Saturday, December 22, 2012

Getting Spliced

One more task has been completed in the planned movement of the basement wall. The Cat 5 cables that were located in the ceiling box have all been relocated to the side wall and tested. This would have been a good idea even if the wall were not to be moved, since the cables from the router to the ceiling box occasionally lost contact from the movement of the floor joists, especially when the dining room had a big gathering in it. Becoming motivated to move the cables, though, was a major task.

The problem was that two of the cables would need to be completelyy re-run, and five would need to be spliced and extended to the new location. Mickey Axlebender was of the opinion that I should just install male and female connectors and extend them that way, but I was not confident that would work long-term, especially since the plan is to drywall the ceiling.

I decided to splice the cables with solder joints. Drawing inspiration from some web pages showing how the specified twists could be maintained, I began the splicing. The first cable took nearly two hours; I was deliberately going slowly to make certain my work would not create problems.

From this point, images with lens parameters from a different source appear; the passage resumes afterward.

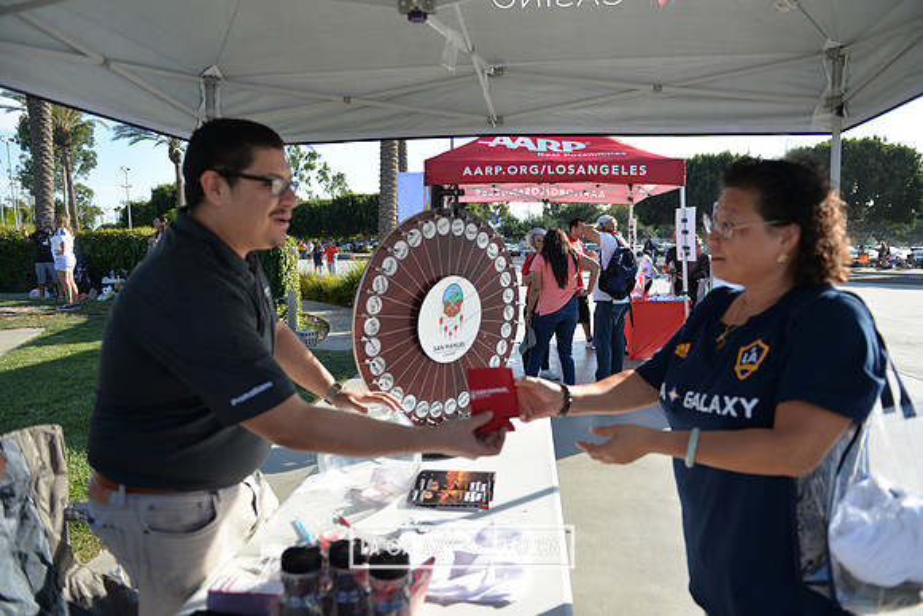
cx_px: 462
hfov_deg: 73.7
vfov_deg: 53.2
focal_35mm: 24
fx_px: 615
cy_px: 308
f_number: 2.8
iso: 100
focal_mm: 24
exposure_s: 1/800
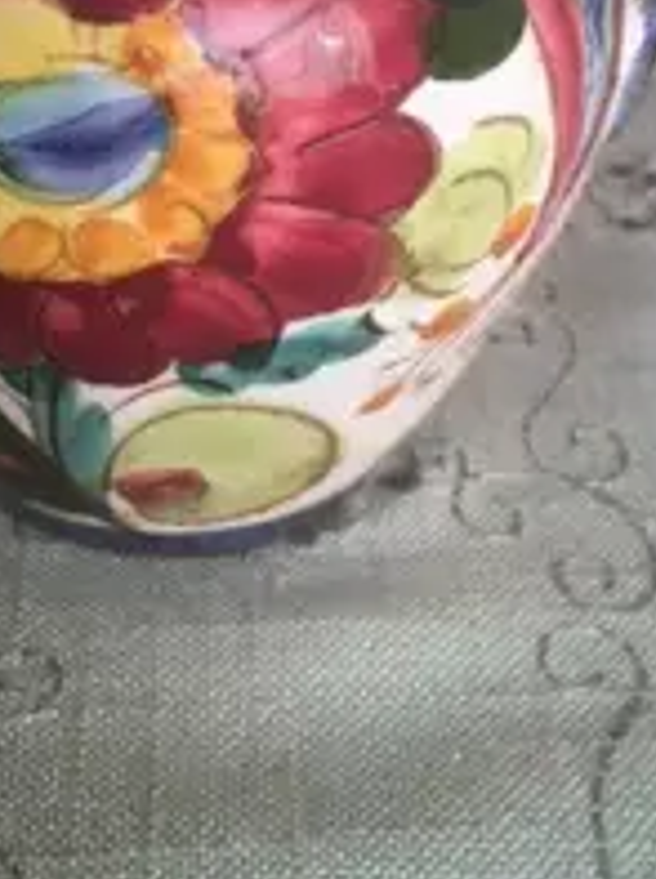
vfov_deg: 31.0
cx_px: 263
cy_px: 62
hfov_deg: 24.7
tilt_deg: -20.9
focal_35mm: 59
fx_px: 1496
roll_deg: -0.8
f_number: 2.2
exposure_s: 1/33
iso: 25
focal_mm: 4.15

Each twisted pair was cut and spiced in a stagger pattern, the wire ends twisted and soldered, then clipped short and bent parallel with the cable.

When they were all soldered, the twist pattern for each twisted pair was maintained fairly close to the specs. Perfection was more than I could hope for, but in testing each cable as it was completed, the throughput actually seemed faster than before the splice. That may be imagination, but I think that plugging the cables in horizontally may maintain contact pressure better than plugging vertically and letting the wires hang. In other words, it seems to be working better, but I don't think my solder job had anything to do with that.

The last step was to replace the cable jacket. The jacket that had been stripped off was trimmed to length, split down the side, replaced around the wires, and secured with electrician's tape.

Another job finished that hurt more to think about starting than actually doing.